TEXTE SOURCE:
--*--

Mon roman de politique fiction, “Le Porte-Monnaie, une société sans argent” a été traduit par l’anthropologue Panagiotis Grigoriou et publié aux Éditons Aparsis. Jeudi 24 mai, une présentation du livre était organisée dans un grand café d’Athènes, le Polis Art Café. Quatre personnalités athéniennes ont participé à cette présentation :
- Katérina Thanopoulou, ex gouverneur adjointe de l’Attique (affaires sociales) et collaboratrice de Lafazanis. Depuis le référendum de 2015, elle a démissionné de tous ses postes politiques et a repris son métier d’enseignante.
- Andréas Rouméliotis, journaliste et célèbre blogueur, spécialisé dans les alternatives en tous genres.
- Alékos Alavanos, chef du parti Synaspismos, puis de Syriza, puis du “Plan B” qu’il a fondé après 2015, économiste de formation.
- Panagiotis Lafazanis, député et ancien ministre de Syriza, actuellement chef du parti Unité Populaire. C’est un mathématicien de formation.
- Kostas Lapavitsa, ancien député Syriza qu’il quitte en 2015 pour rejoindre l’Unité Populaire (site en français). Etant à Londres pour raisons professionnelles, il devait participer à la rencontre par vidéoconférence mais la liaison n’a pu techniquement se faire.
Malgré un violent orage sur la ville une demi-heure avant le débat, beaucoup de gens se sont déplacés pour entendre parler d’une société sans argent, chose qui pourrait paraître incongrue dans un pays qui en manque si cruellement ! Que des politiques se soient déplacés, cela se comprend car leurs partis respectifs (Unité Populaire et Plan B) ont peu de visibilité, même en fusionnant, et toute occasion de recueillir une voix est bonne à prendre. Ils ont d’ailleurs pris la place (bien en vue à la tribune et me plaçant en contre-bas derrière une petite table sur le côté) et le temps (les quatre intervenants ont parlé près de deux heures, m’obligeant à raccourcir au pied levé ma propre communication). Mon ami traducteur, bien que parfaitement bilingue, s’est bien tiré de sa traduction simultanée, ce qui relève d’un métier à part entière, non de l’improvisation !
Je ne pense pas que le public athénien ait été dupe de la tactique des politiques et les réactions après la séance l’ont prouvé. J’ai tout de même pu glisser à Panagiotis Lafazanis qu’il était courageux pour eux d’accepter que la question de l’argent comme moyen d’échange leur soit posée aussi abruptement : cette seule question, revient pour un politique, à se tirer une balle dans le pied. A chacun ses petites victoires…
Les intervenants.

--*--

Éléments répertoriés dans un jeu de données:
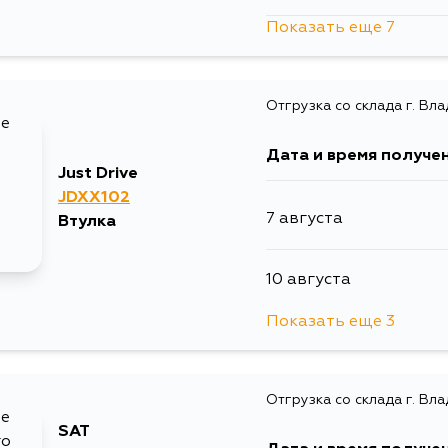
Показать еще 7
11 августа
14 августа
Отгрузка со склада г. Вл
12 августа
29 августа
Дата и время получе
14 августа
Just Drive
4 сентября
JDXX102
7 августа
Втулка
28 августа
10 августа
29 августа
Показать еще 3
11 августа
3 сентября
Отгрузка со склада г. Вл
5 сентября
4 сентября
SAT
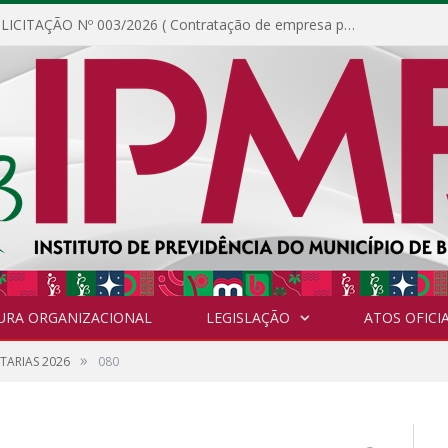
DISPENSA DE LICITAÇÃO Nº 003/2026 ( Contratação de empresa para fornecimento de gêneros alimentícios não perecíveis, materiais de expediente, descartáveis, copa e cozinha, para análise e posterior publicação.)
URA ORGANIZACIONAL
LEGISLAÇÃO
ATOS OFICIA
»
TARIAS 2026
080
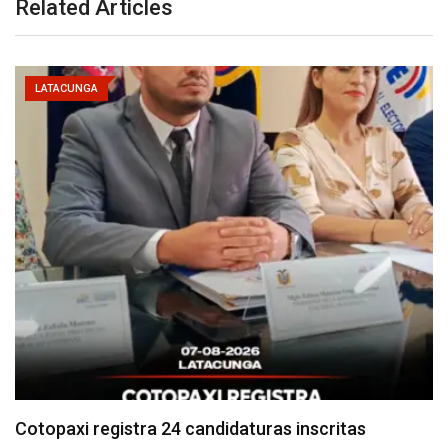
Related Articles
LATACUNGA
Parque Nacional Cotopaxi espera alta afluencia de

--*--

LISTE DES TÂCHES:
A) Traduisez en anglais cette phrase du récit de la présentation du livre : « Jeudi 24 mai, une présentation du livre était organisée dans un grand café d’Athènes, le Polis Art Café. »
B) Dans le récit de la présentation du livre, recopiez le passage allant de « - Andréas Rouméliotis, journaliste » jusqu’à « techniquement se faire. » inclus, en substituant « Union Populaire » à « Unité Populaire ».
Ce matériel n’a aucun rôle à jouer ici.

RÉPONSES:
A) On Thursday, May 24, a presentation of the book was held in a large café in Athens, the Polis Art Café.

B)
- Andréas Rouméliotis, journaliste et célèbre blogueur, spécialisé dans les alternatives en tous genres.
- Alékos Alavanos, chef du parti Synaspismos, puis de Syriza, puis du “Plan B” qu’il a fondé après 2015, économiste de formation.
- Panagiotis Lafazanis, député et ancien ministre de Syriza, actuellement chef du parti Union Populaire. C’est un mathématicien de formation.
- Kostas Lapavitsa, ancien député Syriza qu’il quitte en 2015 pour rejoindre l’Union Populaire (site en français). Etant à Londres pour raisons professionnelles, il devait participer à la rencontre par vidéoconférence mais la liaison n’a pu techniquement se faire.